To-do item - Nothing belongs in the answer except the lines of the material that include "masa".

──────

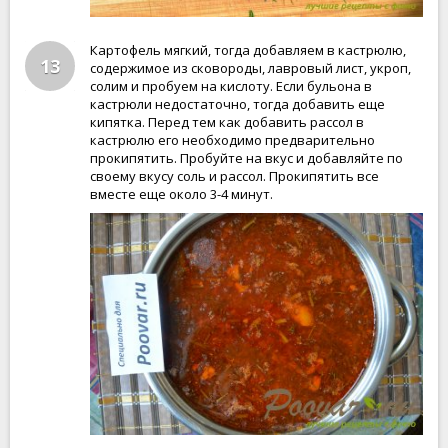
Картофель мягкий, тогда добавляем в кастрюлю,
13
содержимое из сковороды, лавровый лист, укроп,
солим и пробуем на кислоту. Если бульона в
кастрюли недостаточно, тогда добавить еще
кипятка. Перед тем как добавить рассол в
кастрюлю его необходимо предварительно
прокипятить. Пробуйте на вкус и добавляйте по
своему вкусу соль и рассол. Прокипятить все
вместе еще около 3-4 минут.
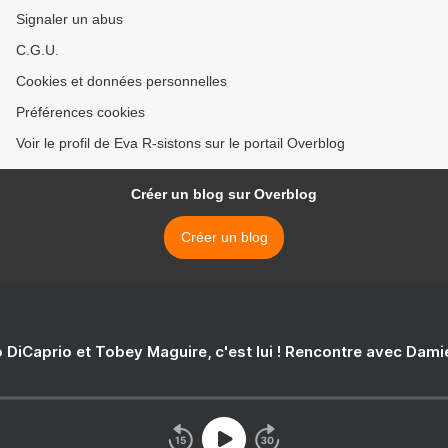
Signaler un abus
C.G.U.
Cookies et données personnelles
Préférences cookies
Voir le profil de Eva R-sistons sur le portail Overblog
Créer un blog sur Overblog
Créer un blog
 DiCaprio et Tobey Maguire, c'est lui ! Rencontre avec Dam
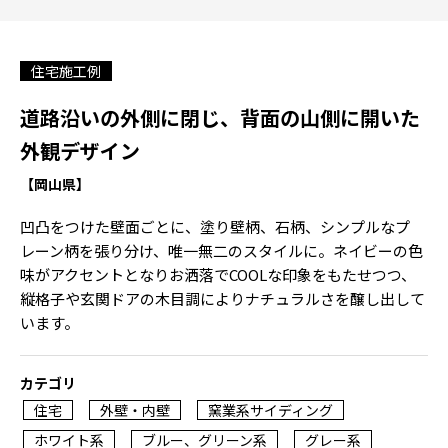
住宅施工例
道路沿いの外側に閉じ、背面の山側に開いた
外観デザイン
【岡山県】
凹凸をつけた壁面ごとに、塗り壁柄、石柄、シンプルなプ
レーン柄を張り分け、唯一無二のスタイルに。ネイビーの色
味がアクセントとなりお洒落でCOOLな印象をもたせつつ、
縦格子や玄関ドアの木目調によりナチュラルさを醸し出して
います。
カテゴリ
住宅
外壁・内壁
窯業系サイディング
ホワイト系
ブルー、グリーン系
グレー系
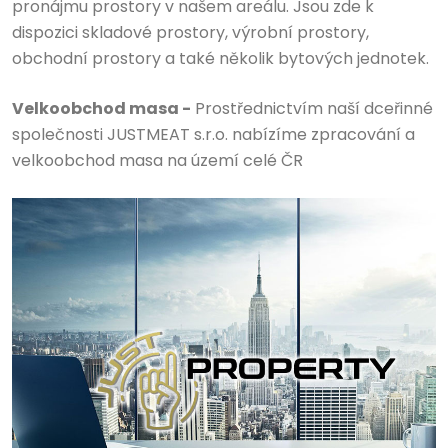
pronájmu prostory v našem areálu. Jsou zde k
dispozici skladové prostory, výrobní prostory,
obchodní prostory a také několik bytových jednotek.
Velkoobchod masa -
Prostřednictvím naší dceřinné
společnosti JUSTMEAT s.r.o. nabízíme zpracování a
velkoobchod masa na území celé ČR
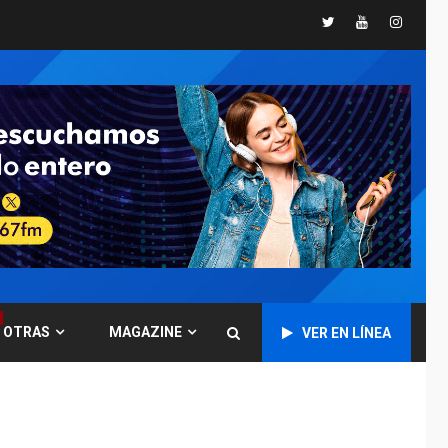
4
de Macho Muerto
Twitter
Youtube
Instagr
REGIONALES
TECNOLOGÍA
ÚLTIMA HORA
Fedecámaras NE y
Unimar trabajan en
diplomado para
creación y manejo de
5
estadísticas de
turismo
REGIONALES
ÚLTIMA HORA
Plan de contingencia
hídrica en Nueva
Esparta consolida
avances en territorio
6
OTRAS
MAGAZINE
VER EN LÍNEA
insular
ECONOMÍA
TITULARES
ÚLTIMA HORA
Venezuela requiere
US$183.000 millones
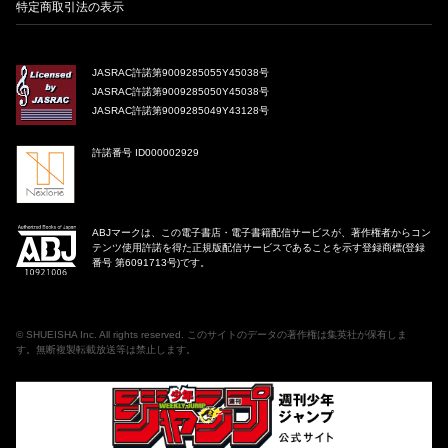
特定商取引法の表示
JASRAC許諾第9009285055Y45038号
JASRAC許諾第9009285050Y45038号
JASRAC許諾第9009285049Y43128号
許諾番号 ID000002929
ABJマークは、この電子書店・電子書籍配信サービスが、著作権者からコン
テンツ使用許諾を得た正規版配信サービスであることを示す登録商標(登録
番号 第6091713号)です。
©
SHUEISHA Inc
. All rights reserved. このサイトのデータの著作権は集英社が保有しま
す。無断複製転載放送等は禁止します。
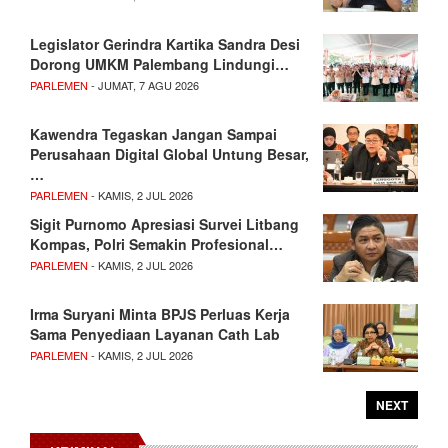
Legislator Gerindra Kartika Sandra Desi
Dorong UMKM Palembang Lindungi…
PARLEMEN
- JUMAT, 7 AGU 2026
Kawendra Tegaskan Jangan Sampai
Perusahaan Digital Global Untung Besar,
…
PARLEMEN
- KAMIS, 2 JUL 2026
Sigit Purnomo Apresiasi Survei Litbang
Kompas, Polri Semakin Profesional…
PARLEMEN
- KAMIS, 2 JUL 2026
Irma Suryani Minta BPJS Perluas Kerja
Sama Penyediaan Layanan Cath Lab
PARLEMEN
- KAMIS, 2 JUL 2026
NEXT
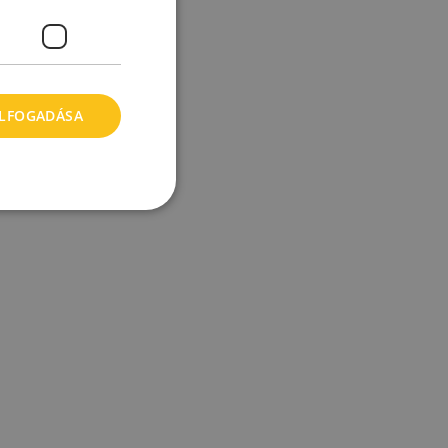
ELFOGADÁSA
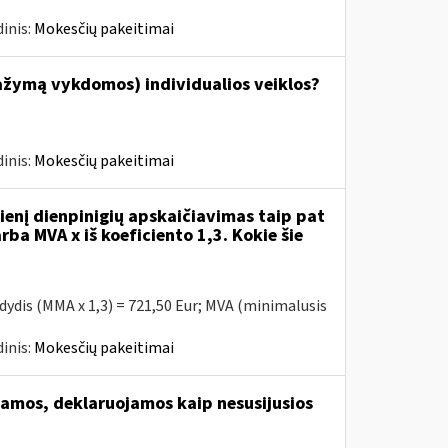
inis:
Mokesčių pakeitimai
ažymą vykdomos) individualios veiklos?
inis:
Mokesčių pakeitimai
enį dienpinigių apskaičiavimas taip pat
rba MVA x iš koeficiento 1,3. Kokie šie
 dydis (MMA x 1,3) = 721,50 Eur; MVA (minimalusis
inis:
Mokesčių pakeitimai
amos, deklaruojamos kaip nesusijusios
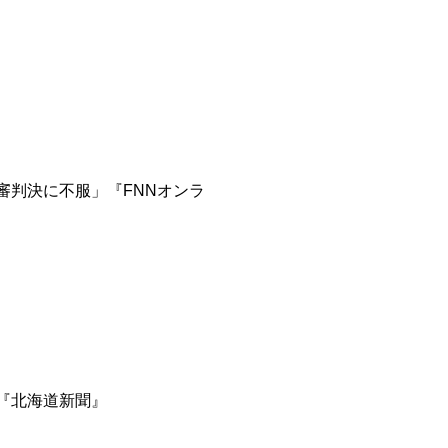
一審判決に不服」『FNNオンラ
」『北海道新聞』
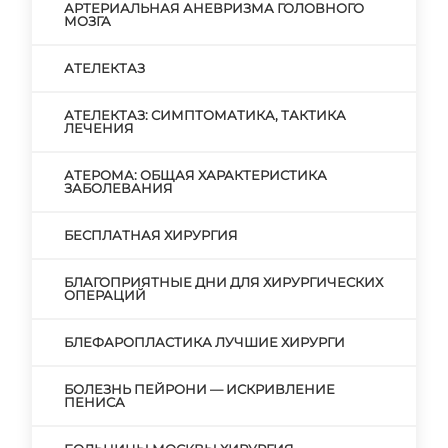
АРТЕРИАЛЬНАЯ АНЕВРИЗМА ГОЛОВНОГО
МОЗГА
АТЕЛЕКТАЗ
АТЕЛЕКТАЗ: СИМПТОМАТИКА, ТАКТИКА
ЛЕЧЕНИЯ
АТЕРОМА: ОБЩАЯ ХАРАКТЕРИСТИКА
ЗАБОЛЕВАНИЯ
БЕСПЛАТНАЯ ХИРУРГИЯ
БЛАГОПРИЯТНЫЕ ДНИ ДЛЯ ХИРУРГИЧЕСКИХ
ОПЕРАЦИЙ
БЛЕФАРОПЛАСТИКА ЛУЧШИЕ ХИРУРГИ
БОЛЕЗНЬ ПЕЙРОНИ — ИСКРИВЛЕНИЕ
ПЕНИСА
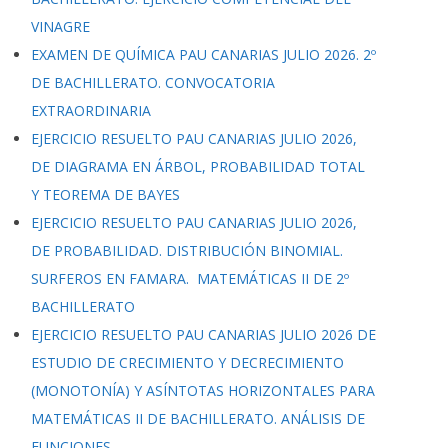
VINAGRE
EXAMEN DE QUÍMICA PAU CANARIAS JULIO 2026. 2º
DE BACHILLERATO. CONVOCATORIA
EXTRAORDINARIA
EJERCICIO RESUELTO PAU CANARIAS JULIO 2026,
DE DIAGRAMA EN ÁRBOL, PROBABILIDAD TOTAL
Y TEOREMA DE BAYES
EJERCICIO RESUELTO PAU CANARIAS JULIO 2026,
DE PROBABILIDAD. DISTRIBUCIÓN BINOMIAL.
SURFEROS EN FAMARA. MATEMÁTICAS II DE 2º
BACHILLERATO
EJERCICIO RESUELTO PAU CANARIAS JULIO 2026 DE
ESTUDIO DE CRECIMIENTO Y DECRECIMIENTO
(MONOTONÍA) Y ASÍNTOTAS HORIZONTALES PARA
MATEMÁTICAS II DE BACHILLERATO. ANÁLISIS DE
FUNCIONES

──────

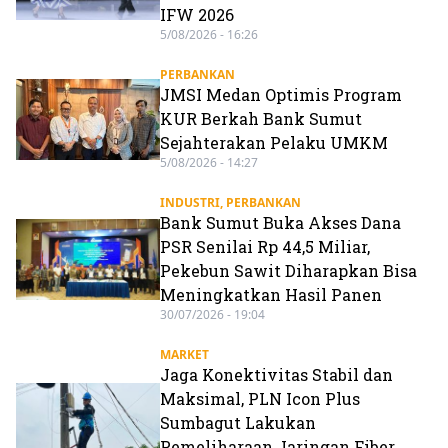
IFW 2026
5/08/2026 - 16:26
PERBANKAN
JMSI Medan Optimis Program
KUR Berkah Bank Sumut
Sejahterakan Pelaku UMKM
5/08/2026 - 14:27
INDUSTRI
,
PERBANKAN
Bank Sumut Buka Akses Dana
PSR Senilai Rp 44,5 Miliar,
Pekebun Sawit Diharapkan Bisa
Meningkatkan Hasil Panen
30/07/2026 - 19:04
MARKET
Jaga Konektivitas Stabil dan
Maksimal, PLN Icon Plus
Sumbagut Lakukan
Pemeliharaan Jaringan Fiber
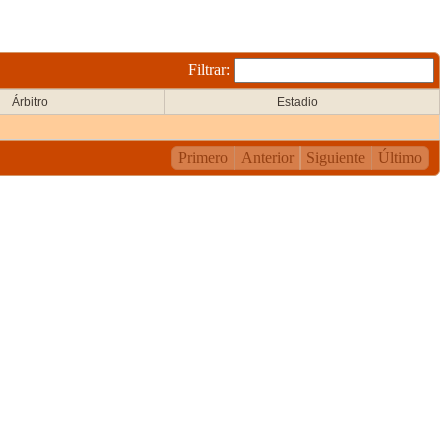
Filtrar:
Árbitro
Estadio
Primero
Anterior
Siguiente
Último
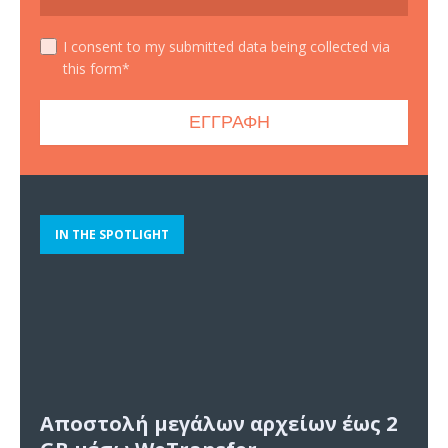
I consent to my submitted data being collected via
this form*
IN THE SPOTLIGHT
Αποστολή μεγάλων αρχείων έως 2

──────

Output for this exercise -
Velkoobchod masa -
velkoobchod masa na území celé ČR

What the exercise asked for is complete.